Trump doesn't owe Barack Obama an apology for smirking and shrugging when a supporter said the president is a Muslim and "not even an American."

No, Trump owes humanity an apology. So does Carson for saying a Muslim shouldn't be president.

Palin? What can be said for a hopeless case of intellect-lock? She felt that the world needed her to defend the actions of Irving, Texas, officials who handcuffed, arrested and suspended from school Ahmed Mohamed, the mild-mannered teen who brought a homemade clock to McArthur High.

          Palin said they acted "reasonably." No, taking such actions after determining the device was no bomb was not reasonable.

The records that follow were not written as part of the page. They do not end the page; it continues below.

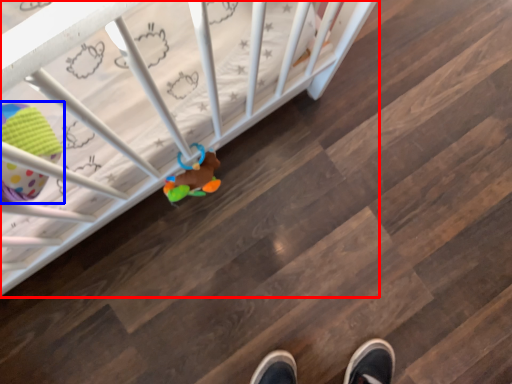
Question: Which of the following is the farthest to the observer, infant bed (highlighted by a red box) or toy (highlighted by a blue box)?

Choices:
 (A) infant bed
 (B) toy

Answer: (A)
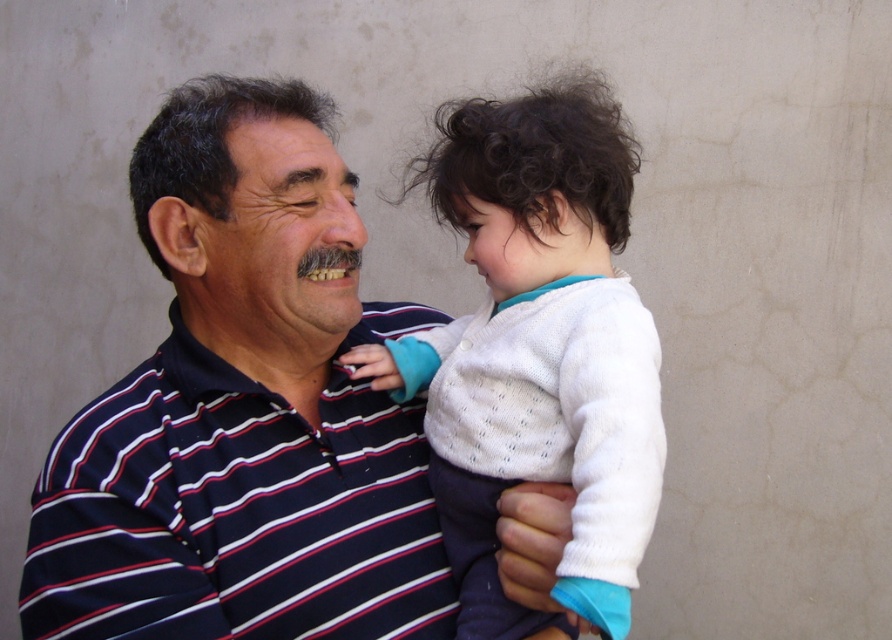
Between striped cotton shirt at center and white knit sweater at center, which one has less height?

striped cotton shirt at center

Find the location of a particular element. striped cotton shirt at center is located at coordinates (244, 410).

This screenshot has height=640, width=892. What do you see at coordinates (244, 410) in the screenshot?
I see `striped cotton shirt at center` at bounding box center [244, 410].

The height and width of the screenshot is (640, 892). In order to click on striped cotton shirt at center in this screenshot , I will do pos(244,410).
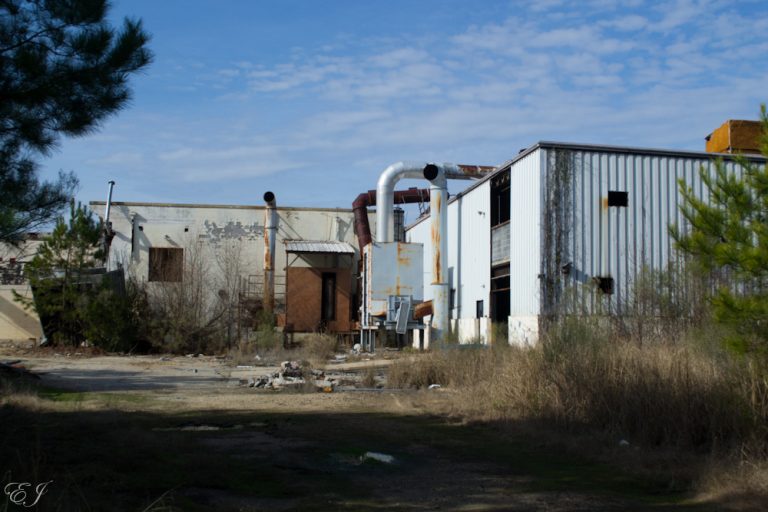
At what (x,y) coordinates should I click in order to perform the action: click on window. Please return your answer as a coordinate pair (x, y). The width and height of the screenshot is (768, 512). Looking at the image, I should click on (164, 267).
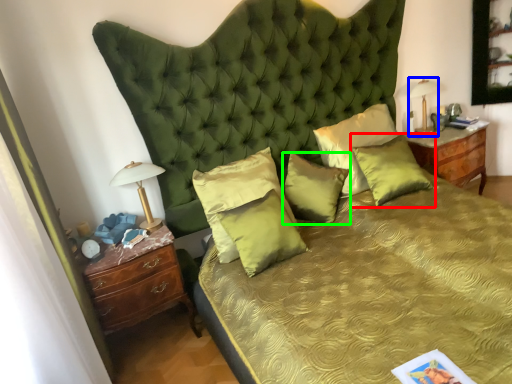
Question: Which object is positioned closest to pillow (highlighted by a red box)? Select from bedside lamp (highlighted by a blue box) and pillow (highlighted by a green box).

Choices:
 (A) bedside lamp
 (B) pillow

Answer: (B)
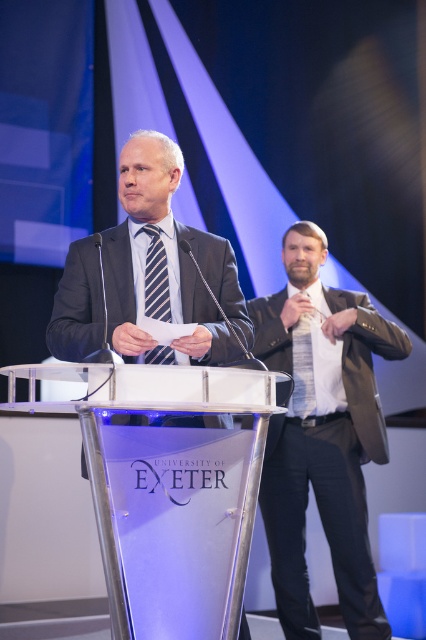
Is transparent acrylic podium at center further to the viewer compared to matte black tie at right?

No, transparent acrylic podium at center is closer to the viewer.

Find the location of a particular element. transparent acrylic podium at center is located at coordinates (167, 486).

Between transparent acrylic podium at center and dark brown leather jacket at right, which one is positioned higher?

dark brown leather jacket at right

Locate an element on the screen. This screenshot has height=640, width=426. transparent acrylic podium at center is located at coordinates (167, 486).

Where is `transparent acrylic podium at center`? The image size is (426, 640). transparent acrylic podium at center is located at coordinates (167, 486).

Who is positioned more to the left, striped fabric tie at center or matte black tie at right?

striped fabric tie at center

Can you confirm if striped fabric tie at center is positioned below matte black tie at right?

Incorrect, striped fabric tie at center is not positioned below matte black tie at right.

Which is behind, point (167, 288) or point (307, 364)?

The point (307, 364) is more distant.

At what (x,y) coordinates should I click in order to perform the action: click on striped fabric tie at center. Please return your answer as a coordinate pair (x, y). This screenshot has height=640, width=426. Looking at the image, I should click on (155, 276).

We know what this is about: It's not the boy's inventiveness; it's about his name.

Yeah, 14-year-old Ahmed is a threat, with his high grades, bright eyes and brighter ambitions to be an inventor.

A 2012 study by Partnership for the New American Economy found that more than 75 percent of patents at the major patent-awarding universities had at least one foreign-born inventor.

There's one problem with this rationalization as pertains to Ahmed, though: He is no foreigner. He is as American as you, as me, as any old Joe.

Ahmed's father, Elhassan, came here from Sudan three decades ago. He started a business. He raised a fine and smart family.

He is, however, a Muslim. That apparently is a problem.

So said the questioner whom Trump refused to correct when saying Obama is "not an American." The man followed up with, "How can we get rid of (Muslims)?"

It is stunning that a man who seeks to represent all American citizens as chief executive would not take a moment to denounce, or at least distance himself from, the horrible racism in those words.

But that's not been Trump's shtick, not from the moment he launched his campaign by broad-brushing undocumented people as murderers and rapists.

What makes Trump popular with a certain, increasingly solid, segment? It certainly isn't his policy positions. An Associated Press analysis calls them "glaringly undeveloped."

Let us trace back every original word attributed to candidate Trump at this point. Let's search for anything that hasn't appealed to rank ethno-centrism. You can't find much. Throw in sexism, and we've just about got Trump's general appeal covered.

It was odd that in the CNN debate some of the Republican candidates took shots at Chief Justice John Roberts. Odd because it was Roberts who, in voting with the majority to invalidate a key portion of the Voting Rights Act, implied that this nation is in a post-racial era.

A recent poll finds that 43 percent of Republicans believe Obama to be a Muslim. Unbelievable -- first that they would still think this to be true, second that it would matter at all if Obama were. What this says is that Justice Roberts is wrong.

Post-racial? You jest. Racism afflicts this nation just as it did when slave ships sailed, just as it does wherever people are hated because of things beyond their control – their names, for one.

Longtime newspaperman John Young lives in Colorado.